I have a moderately well-regulated disorganized life. That’s not as contradictory as it sounds, probably. What I mean is I sort of depend on a few daily routines that keep me somewhat disciplined in order to do the stuff I need/want to do. But those routines contain a lot of latitude for things that are unplanned, distracting, silly, random, fun, purposeless, and/or serendipitous. One result of living that sort of life is occasionally different parts of my life carom into each other.
Here are the various bits of my life that have bounced up against each other recently:
- It’s winter, and we’ve had like 40 inches of snow in something like three weeks, and I’ve been unable to take my normal daily walk. I have time on my hands.
- Because of 1. I’ve been playing GeoGuessr more often.
- I recently had a discussion in which I defended the concept of appropriation in art.
- I remain stupidly attached to the pseudonym Knuckles Dobrovic.
- The Knuckles Instagram account was currently idle, since I’d finished the second Knuckles project.
Those bits all came together and stuck, which is why I’ve started appropriating Google Street View images from GeoGuessr and turning them into a new Knuckles project. (Just to recap, I came up with the alias Knuckles Dobrovic about five years ago when I decided to dip my photographic toe into Instagram; first I photographed Things On A Table, followed by Double Exposures of My Feet.) I’m going to repeat something I’ve already repeated once before (and will probably repeat again), something I wrote at the completion of the first Knuckles project.
I’ll probably come up with some other sort of project, simply because I’ve grown fond of the name Knuckles Dobrovic. I realize that’s a stupid reason. I don’t care. I’ve no objection to doing things for stupid reasons.
Yeah, so here are the first images of the new Knuckles project. It’s not remotely an original idea. Actual artists have been using Google Street View (and I’m just going to start calling it GSV because I’m that lazy) as source material for years. I’m okay with the idea not being original. Sometimes creativity isn’t about finding an original idea; it’s about taking an existing idea and smooshing it into a form that’s your own.
Here’s the thing: every photo project is defined by its parameters–by some sort of unifying theme. Some folks doing GSV work take a classic street photography approach, some rely on New Topographics surface mapping, some treat it as landscape photography, some concentrate on the interactions between people on the street and the GSV camera.
So the first thing I had to do was to decide on my own project parameters. I spent a couple of days thinking about this stuff because I tend to think too much about just about everything. I always begin by making things ridiculously complicated, then whittling the idea down to something fairly manageable. Here are my basic parameters.
1) Rely on the randomness of the GeoGuessr app to find GSV scenes. The problem with that, of course, is that sometimes (well, often) the app will drop you in a location that’s utterly devoid of anything interesting. You can waste a lot of time noodling around for some scene worth capturing. On the other hand, that’s part of the attraction–coming across unexpected stuff.
2) Look for scenes that are ordinary but visually interesting. A lot of GSV artists seek out the dramatic or the weird or the otherworldy–car crashes, rural sex workers, odd graffiti, a particular color palette. I wanted to find mundane moments that still caught the eye.
3) Transform the image. Just some quick and dirty Photoshop grunt work. Square format, black-and-white. Get rid of the GSV directional markers and the Google trademark.

· · · ·

(Work item A): Write out the rows below as a numbered list, skipping blank lines. Begin at the line that has "MAIL MAGAZINE" and stop after the last line of the rows, leaving out the pictures.

· · · ·

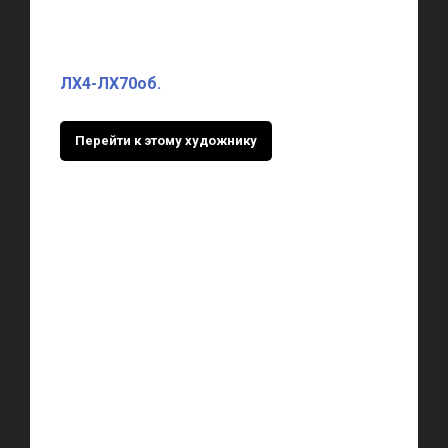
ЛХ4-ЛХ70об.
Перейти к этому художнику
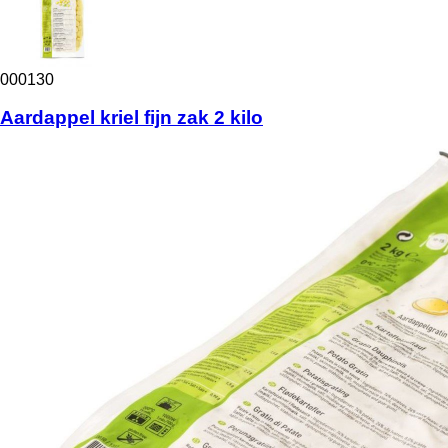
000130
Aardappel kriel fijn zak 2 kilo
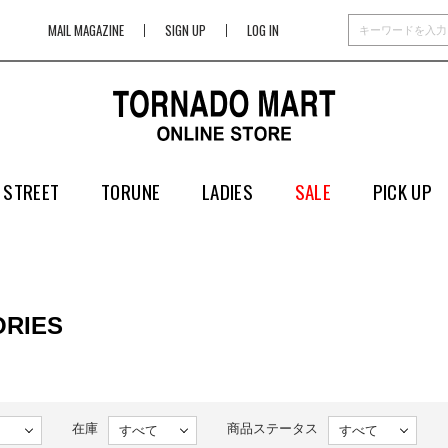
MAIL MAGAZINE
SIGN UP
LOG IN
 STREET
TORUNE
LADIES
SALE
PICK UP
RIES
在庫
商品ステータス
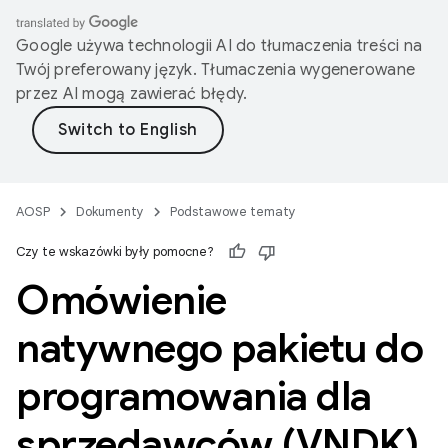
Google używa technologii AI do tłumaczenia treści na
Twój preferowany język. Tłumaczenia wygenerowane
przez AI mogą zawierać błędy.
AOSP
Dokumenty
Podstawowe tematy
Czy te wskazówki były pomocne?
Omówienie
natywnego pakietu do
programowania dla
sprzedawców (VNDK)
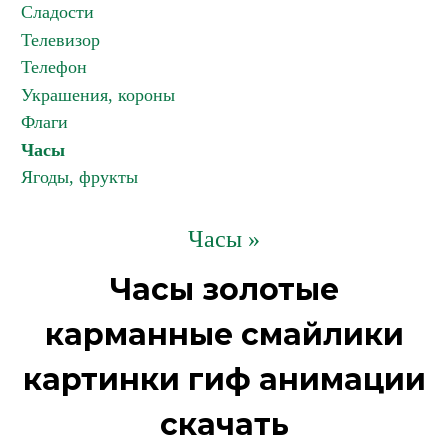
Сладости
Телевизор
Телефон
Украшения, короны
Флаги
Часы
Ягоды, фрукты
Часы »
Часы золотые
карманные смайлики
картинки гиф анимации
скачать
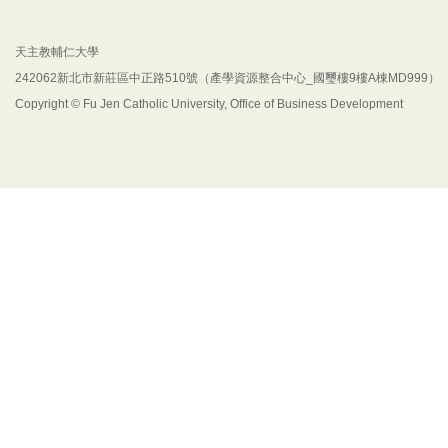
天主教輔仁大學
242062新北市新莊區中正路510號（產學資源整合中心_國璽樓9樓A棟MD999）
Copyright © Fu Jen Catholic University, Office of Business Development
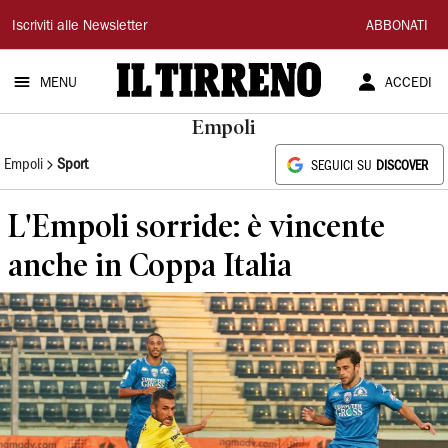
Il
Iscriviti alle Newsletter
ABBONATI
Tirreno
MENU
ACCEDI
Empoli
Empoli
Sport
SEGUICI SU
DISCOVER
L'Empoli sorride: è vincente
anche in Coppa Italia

· · · ·

(Work item B): From the Knuckles Dobrovic post above, extract the passage that begins at the words "Those bits all" and stops after "first Knuckles project.", copied word for word.

(Final answer A):
1. MAIL MAGAZINE
2. SIGN UP
3. LOG IN
4.  STREET
5. TORUNE
6. LADIES
7. SALE
8. PICK UP
9. RIES
10. 在庫
11. 商品ステータス
12. Google używa technologii AI do tłumaczenia treści na
13. Twój preferowany język. Tłumaczenia wygenerowane
14. przez AI mogą zawierać błędy.
15. AOSP
16. Dokumenty
17. Podstawowe tematy
18. Czy te wskazówki były pomocne?
19. Omówienie
20. natywnego pakietu do
21. programowania dla
22. sprzedawców (VNDK)
23. Сладости
24. Телевизор
25. Телефон
26. Украшения, короны
27. Флаги
28. Часы
29. Ягоды, фрукты
30. Часы »
31. Часы золотые
32. карманные смайлики
33. картинки гиф анимации
34. скачать
35. 天主教輔仁大學
36. 242062新北市新莊區中正路510號（產學資源整合中心_國璽樓9樓A棟MD999）
37. Copyright © Fu Jen Catholic University, Office of Business Development
38. Il
39. Iscriviti alle Newsletter
40. ABBONATI
41. Tirreno
42. MENU
43. ACCEDI
44. Empoli
45. Empoli
46. Sport
47. SEGUICI SU
48. DISCOVER
49. L'Empoli sorride: è vincente
50. anche in Coppa Italia

(Final answer B):
Those bits all came together and stuck, which is why I’ve started appropriating Google Street View images from GeoGuessr and turning them into a new Knuckles project. (Just to recap, I came up with the alias Knuckles Dobrovic about five years ago when I decided to dip my photographic toe into Instagram; first I photographed Things On A Table, followed by Double Exposures of My Feet.) I’m going to repeat something I’ve already repeated once before (and will probably repeat again), something I wrote at the completion of the first Knuckles project.